FURTHER RESOLVED, that the Self Sufficiency Findings presented to the Board at this meeting and as attached hereto are hereby approved and adopted, and the President of the Green Bank and any other duly authorized officer are authorized to take appropriate actions to

secure the SCRF for the CREBs issuance, provided the Green Bank complies with all statutory requirements for the SCRF, which will require among other things (1) State of Connecticut Office of Policy and Management approval, and (2) approval by the Office of the State Treasurer and other documentation required under the CGS; and

FURTHER RESOLVED, that, regarding the issuance of the Connecticut Green Bank New Clean Renewable Energy Bond:

Section 1.To accomplish the purposes of the Act and to provide for financing the cost of the Project, an appropriation of $3,000,000 is hereby ratified and confirmed, and to pay for said appropriation the issuance of the Bond by the Green Bank is hereby authorized subject to the provisions of this Resolution and the Indenture of Trust. The Bond shall be in an aggregate principal amount not to exceed $3,000,000 and the redemption provisions, if any, sinking fund installment payments, if any, interest rates, maturity dates and other terms of the Bond shall be determined and/or approved by the Authorized Representative (as hereinafter defined) within such limitations permitted herein and by the Act, and the execution of the Purchase Contract reflecting such terms by an Authorized Representative shall constitute conclusive evidence of such determination. The form of the Bond and all other provisions with respect thereto shall be substantially as set forth in the Indenture of Trust.

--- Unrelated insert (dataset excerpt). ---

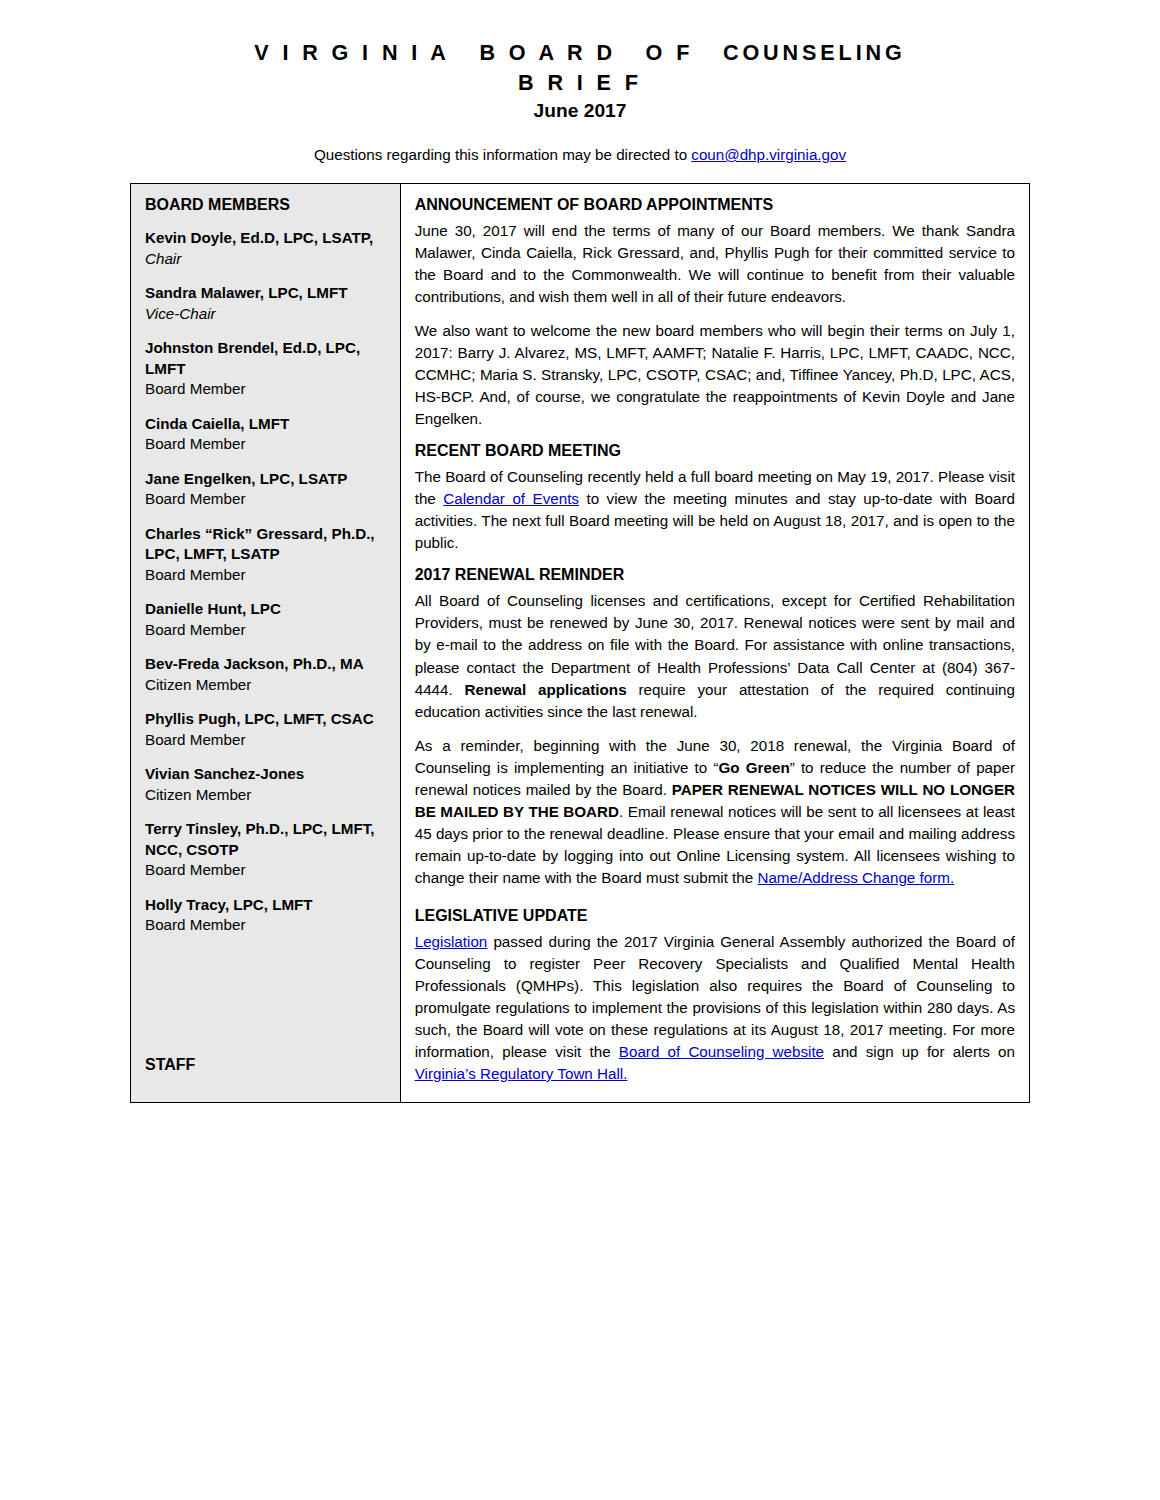V I R G I N I A B O A R D O F COUNSELING
B R I E F
June 2017
Questions regarding this information may be directed to coun@dhp.virginia.gov
| BOARD MEMBERS Kevin Doyle, Ed.D, LPC, LSATP, Chair Sandra Malawer, LPC, LMFT Vice-Chair Johnston Brendel, Ed.D, LPC, LMFT Board Member Cinda Caiella, LMFT Board Member Jane Engelken, LPC, LSATP Board Member Charles “Rick” Gressard, Ph.D., LPC, LMFT, LSATP Board Member Danielle Hunt, LPC Board Member Bev-Freda Jackson, Ph.D., MA Citizen Member Phyllis Pugh, LPC, LMFT, CSAC Board Member Vivian Sanchez-Jones Citizen Member Terry Tinsley, Ph.D., LPC, LMFT, NCC, CSOTP Board Member Holly Tracy, LPC, LMFT Board Member STAFF | Announcement of Board Appointments June 30, 2017 will end the terms of many of our Board members. We thank Sandra Malawer, Cinda Caiella, Rick Gressard, and, Phyllis Pugh for their committed service to the Board and to the Commonwealth. We will continue to benefit from their valuable contributions, and wish them well in all of their future endeavors. We also want to welcome the new board members who will begin their terms on July 1, 2017: Barry J. Alvarez, MS, LMFT, AAMFT; Natalie F. Harris, LPC, LMFT, CAADC, NCC, CCMHC; Maria S. Stransky, LPC, CSOTP, CSAC; and, Tiffinee Yancey, Ph.D, LPC, ACS, HS-BCP. And, of course, we congratulate the reappointments of Kevin Doyle and Jane Engelken. Recent Board Meeting The Board of Counseling recently held a full board meeting on May 19, 2017. Please visit the Calendar of Events to view the meeting minutes and stay up-to-date with Board activities. The next full Board meeting will be held on August 18, 2017, and is open to the public. 2017 Renewal Reminder All Board of Counseling licenses and certifications, except for Certified Rehabilitation Providers, must be renewed by June 30, 2017. Renewal notices were sent by mail and by e-mail to the address on file with the Board. For assistance with online transactions, please contact the Department of Health Professions’ Data Call Center at (804) 367-4444. Renewal applications require your attestation of the required continuing education activities since the last renewal. As a reminder, beginning with the June 30, 2018 renewal, the Virginia Board of Counseling is implementing an initiative to “ Go Green ” to reduce the number of paper renewal notices mailed by the Board. PAPER RENEWAL NOTICES WILL NO LONGER BE MAILED BY THE BOARD . Email renewal notices will be sent to all licensees at least 45 days prior to the renewal deadline. Please ensure that your email and mailing address remain up-to-date by logging into out Online Licensing system. All licensees wishing to change their name with the Board must submit the Name/Address Change form. Legislative Update Legislation passed during the 2017 Virginia General Assembly authorized the Board of Counseling to register Peer Recovery Specialists and Qualified Mental Health Professionals (QMHPs). This legislation also requires the Board of Counseling to promulgate regulations to implement the provisions of this legislation within 280 days. As such, the Board will vote on these regulations at its August 18, 2017 meeting. For more information, please visit the Board of Counseling website and sign up for alerts on Virginia’s Regulatory Town Hall. |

Section 2.The Bond shall be a special obligation of the Green Bank, payable solely by a pledge or assignment of any revenues to be received, any contract or proceeds of any contract, or any other property, revenues, moneys or funds available to the Green Bank for such purpose as described in the Indenture of Trust. Neither the State of Connecticut nor any political subdivision thereof shall be obligated to pay the principal of or the interest on the Bond except from revenues of the Project for which the Bond is issued. Neither the full faith and credit nor the taxing power of the State of Connecticut or any political subdivision thereof, including the Green Bank, is pledged to the payment of the principal of or interest on the Bond.

Section 3.The form of the Bond and the Indenture of Trust substantially in the forms presented to this meeting or as subsequently delivered by an Authorized Representative of the Green Bank, and made a part of this Resolution as though set forth in full herein, are hereby approved. The Authorized Representative of the Green Bank is hereby authorized to execute and deliver the Bond, the Indenture of Trust, the Loan Agreement, the Purchase Contact, and any other documents or instruments, with such changes, insertions and omissions as may be approved by the Authorized Representative, as he or she deems advisable for the purpose of issuing the Bond (collectively, the “Financing Documents”) and the execution and delivery of said Financing Documents shall be conclusive evidence of any approval required by this Section 3. The Bond shall be sold to the Purchaser in accordance with the Purchase Contract and executed in the manner provided in the Purchase Contract.

Section 4.All covenants, stipulations, obligations and agreements of the Green Bank contained in this Resolution and the Financing Documents shall be deemed to be the covenants, stipulations, obligations and agreements of the Green Bank to the full extent authorized or permitted by law, and such covenants, stipulations, obligations and agreements, shall be binding upon the Green Bank and its successors from time to time and upon any board or body to which any powers or duties, affecting such covenants, stipulations, obligations and agreements shall be transferred by or in accordance with law.